_WHAT THE TASK REQUIRES:_ Look through the entries that follow and count the lines with the word "weibo". The reply is that number alone.

_ _ _

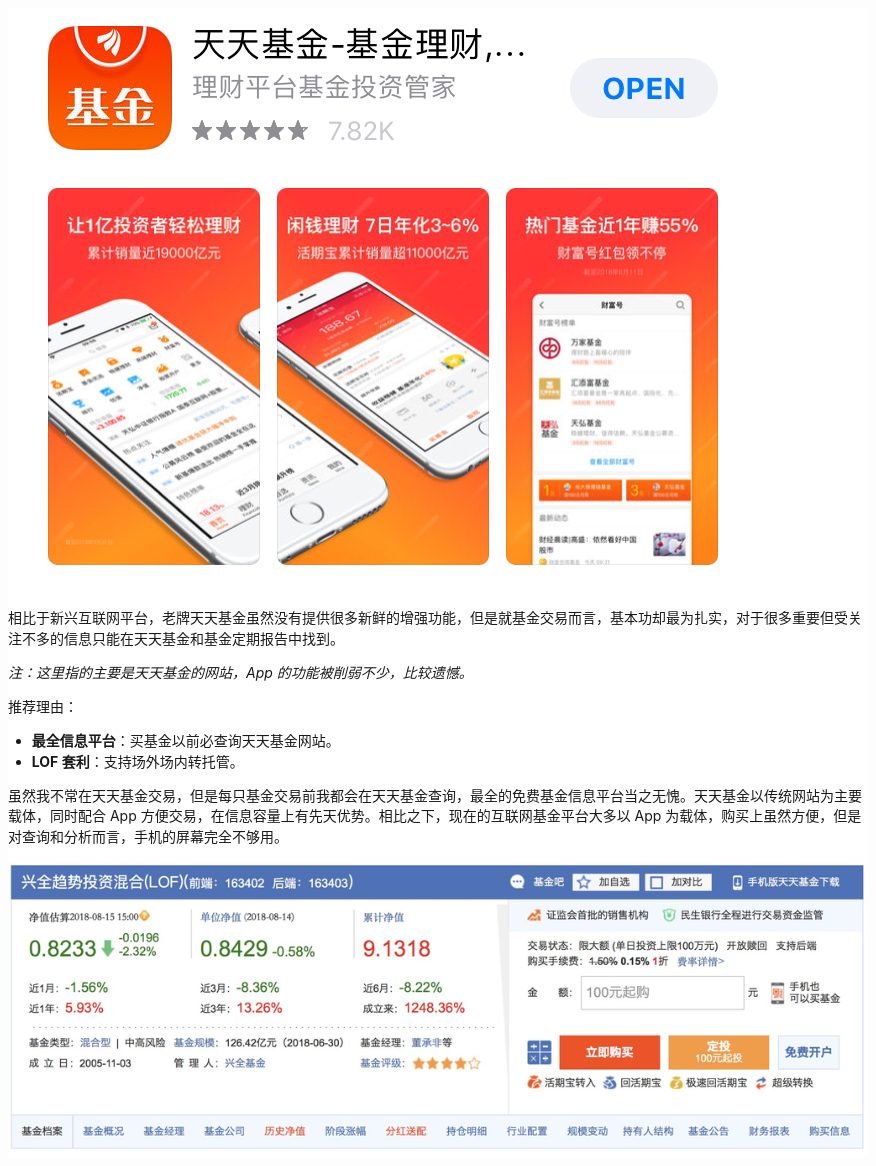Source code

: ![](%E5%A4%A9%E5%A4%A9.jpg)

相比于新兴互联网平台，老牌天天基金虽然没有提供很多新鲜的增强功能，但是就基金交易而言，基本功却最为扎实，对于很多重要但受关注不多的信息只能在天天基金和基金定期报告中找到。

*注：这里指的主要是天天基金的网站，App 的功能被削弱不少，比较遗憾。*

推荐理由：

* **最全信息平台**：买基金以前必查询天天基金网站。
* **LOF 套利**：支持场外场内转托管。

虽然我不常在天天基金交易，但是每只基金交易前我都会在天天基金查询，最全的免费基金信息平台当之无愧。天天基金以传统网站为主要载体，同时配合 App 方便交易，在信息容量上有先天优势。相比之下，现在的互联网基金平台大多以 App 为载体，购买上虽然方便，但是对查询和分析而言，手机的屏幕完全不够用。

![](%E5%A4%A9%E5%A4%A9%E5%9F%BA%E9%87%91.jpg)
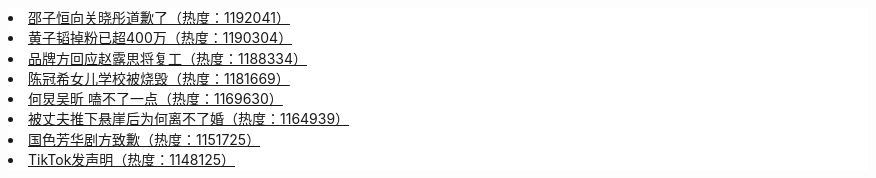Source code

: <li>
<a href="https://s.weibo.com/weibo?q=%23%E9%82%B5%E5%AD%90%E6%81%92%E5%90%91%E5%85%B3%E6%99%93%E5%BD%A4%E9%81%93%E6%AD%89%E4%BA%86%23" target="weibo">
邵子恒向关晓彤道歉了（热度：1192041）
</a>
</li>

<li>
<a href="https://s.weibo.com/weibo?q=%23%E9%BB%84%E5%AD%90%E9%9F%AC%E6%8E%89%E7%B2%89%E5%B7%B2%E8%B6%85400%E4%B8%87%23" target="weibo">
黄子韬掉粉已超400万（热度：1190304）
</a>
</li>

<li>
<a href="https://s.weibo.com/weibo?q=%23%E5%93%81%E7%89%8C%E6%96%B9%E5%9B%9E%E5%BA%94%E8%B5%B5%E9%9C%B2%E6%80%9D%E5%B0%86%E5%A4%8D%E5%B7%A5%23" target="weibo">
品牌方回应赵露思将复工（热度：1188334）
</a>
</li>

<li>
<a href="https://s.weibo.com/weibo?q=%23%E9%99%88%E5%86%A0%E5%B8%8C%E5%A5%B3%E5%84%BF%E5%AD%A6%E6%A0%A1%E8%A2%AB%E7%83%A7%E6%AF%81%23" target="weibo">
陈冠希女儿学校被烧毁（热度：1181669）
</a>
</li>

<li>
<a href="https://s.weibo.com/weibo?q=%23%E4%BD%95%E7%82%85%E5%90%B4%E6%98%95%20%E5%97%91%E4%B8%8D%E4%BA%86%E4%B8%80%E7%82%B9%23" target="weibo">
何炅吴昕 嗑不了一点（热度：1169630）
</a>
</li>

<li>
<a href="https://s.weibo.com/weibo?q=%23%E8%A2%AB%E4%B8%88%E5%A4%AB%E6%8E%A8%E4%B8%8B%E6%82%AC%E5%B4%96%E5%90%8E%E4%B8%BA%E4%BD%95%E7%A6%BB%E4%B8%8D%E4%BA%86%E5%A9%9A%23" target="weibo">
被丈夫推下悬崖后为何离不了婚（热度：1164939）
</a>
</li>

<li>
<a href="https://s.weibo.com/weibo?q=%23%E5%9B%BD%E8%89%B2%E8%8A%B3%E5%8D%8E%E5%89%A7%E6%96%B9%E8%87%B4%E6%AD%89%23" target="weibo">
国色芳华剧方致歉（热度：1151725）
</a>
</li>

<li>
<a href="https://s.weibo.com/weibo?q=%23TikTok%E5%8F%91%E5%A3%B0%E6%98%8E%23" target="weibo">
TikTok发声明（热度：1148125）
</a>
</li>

_ _ _

_SOLUTION:_ 8